**Problem statement**
Search the data for the string "main" and copy each line in which it appears.

**Source information**
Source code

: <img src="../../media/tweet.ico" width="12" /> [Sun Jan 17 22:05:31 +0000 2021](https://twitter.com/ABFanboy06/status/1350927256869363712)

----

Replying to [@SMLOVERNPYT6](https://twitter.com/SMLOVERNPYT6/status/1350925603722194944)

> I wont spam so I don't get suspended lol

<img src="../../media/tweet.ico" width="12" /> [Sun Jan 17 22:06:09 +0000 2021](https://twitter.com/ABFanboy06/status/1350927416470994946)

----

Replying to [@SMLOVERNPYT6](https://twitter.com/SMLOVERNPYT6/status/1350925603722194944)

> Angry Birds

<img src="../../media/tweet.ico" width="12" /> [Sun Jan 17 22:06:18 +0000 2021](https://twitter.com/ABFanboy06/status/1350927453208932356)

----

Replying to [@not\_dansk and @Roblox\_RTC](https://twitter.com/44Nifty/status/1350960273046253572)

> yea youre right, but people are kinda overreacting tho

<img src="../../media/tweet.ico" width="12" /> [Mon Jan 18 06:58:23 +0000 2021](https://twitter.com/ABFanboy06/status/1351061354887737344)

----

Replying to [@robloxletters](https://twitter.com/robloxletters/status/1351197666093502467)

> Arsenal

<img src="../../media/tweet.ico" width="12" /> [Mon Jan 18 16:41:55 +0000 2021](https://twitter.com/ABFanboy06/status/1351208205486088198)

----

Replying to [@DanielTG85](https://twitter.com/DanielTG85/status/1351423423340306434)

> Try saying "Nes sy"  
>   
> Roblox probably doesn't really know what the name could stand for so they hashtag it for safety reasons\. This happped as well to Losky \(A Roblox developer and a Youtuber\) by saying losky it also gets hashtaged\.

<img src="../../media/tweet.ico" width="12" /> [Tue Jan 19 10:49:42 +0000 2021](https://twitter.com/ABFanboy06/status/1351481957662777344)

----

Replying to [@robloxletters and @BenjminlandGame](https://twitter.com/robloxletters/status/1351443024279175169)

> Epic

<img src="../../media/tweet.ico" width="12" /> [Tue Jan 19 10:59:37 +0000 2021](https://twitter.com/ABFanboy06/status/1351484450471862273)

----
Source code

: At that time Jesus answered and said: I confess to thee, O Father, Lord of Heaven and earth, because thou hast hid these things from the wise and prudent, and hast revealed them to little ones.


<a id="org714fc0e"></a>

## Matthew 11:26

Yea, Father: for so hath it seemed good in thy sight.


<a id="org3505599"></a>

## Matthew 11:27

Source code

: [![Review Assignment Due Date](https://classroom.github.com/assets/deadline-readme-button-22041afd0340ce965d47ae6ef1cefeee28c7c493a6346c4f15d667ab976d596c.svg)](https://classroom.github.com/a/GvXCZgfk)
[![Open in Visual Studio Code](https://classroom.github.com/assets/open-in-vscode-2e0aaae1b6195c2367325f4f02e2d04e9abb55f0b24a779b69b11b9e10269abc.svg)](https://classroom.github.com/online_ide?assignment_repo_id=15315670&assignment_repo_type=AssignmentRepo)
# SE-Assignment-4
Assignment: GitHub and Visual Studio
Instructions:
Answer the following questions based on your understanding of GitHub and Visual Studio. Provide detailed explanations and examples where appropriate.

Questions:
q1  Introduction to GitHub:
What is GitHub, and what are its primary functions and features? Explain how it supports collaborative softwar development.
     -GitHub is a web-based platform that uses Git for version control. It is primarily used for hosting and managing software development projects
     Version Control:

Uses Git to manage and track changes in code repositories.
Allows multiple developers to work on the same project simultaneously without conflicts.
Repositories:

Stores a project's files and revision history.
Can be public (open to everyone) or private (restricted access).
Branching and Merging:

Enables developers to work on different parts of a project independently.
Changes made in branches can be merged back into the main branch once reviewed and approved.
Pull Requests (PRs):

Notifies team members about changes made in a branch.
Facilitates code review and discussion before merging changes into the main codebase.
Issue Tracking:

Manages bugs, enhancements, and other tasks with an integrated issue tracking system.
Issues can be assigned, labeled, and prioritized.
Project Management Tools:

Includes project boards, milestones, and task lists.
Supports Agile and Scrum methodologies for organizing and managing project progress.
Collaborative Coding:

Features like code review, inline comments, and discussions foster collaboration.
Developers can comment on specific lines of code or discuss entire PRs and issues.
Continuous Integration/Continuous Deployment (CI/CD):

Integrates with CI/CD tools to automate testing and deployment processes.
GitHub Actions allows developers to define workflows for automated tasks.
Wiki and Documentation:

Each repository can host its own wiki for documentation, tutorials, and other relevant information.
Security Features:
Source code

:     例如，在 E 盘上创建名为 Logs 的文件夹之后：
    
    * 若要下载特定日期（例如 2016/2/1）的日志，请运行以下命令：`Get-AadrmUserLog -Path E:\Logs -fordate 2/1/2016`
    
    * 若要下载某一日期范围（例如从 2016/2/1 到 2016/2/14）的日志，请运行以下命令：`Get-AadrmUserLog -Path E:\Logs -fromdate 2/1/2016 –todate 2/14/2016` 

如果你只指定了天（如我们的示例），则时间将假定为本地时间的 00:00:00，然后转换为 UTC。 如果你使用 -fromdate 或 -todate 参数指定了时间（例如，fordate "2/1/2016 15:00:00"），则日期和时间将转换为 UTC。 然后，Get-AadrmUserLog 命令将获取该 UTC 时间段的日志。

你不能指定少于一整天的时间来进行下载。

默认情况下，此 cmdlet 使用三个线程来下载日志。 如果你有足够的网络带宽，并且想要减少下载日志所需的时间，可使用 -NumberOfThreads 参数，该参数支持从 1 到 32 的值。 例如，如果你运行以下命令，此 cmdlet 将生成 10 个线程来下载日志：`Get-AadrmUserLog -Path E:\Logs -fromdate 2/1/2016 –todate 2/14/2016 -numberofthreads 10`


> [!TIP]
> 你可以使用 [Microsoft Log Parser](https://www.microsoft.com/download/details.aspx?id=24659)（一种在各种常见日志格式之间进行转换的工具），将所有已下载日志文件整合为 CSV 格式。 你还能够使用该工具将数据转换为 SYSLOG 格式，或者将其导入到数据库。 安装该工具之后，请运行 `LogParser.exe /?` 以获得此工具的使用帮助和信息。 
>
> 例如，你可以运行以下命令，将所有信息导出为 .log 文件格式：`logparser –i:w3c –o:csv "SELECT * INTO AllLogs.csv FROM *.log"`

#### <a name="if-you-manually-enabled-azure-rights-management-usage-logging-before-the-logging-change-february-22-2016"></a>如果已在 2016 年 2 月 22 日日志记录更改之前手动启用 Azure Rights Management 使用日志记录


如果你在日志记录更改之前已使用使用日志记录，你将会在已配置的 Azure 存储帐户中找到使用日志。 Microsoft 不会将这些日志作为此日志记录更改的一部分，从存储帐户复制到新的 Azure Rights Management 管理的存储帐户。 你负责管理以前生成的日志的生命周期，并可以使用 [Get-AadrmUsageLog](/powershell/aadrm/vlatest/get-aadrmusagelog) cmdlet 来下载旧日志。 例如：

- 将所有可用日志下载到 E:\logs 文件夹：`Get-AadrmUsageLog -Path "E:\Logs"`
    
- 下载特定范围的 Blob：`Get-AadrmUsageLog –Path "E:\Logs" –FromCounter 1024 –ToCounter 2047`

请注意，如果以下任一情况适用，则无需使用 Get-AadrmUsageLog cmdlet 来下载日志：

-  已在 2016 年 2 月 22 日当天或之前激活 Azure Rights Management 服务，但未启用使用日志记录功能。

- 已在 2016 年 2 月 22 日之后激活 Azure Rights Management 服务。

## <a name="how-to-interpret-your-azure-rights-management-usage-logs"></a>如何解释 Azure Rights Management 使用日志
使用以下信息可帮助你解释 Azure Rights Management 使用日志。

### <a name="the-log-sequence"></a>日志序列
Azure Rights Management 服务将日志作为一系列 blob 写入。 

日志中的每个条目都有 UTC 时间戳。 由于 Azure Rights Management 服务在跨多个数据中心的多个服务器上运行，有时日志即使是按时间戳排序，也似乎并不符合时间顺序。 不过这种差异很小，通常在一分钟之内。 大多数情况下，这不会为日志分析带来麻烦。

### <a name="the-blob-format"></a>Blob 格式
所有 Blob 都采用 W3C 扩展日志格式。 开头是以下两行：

**Completed task**
Changes made in branches can be merged back into the main branch once reviewed and approved.
Facilitates code review and discussion before merging changes into the main codebase.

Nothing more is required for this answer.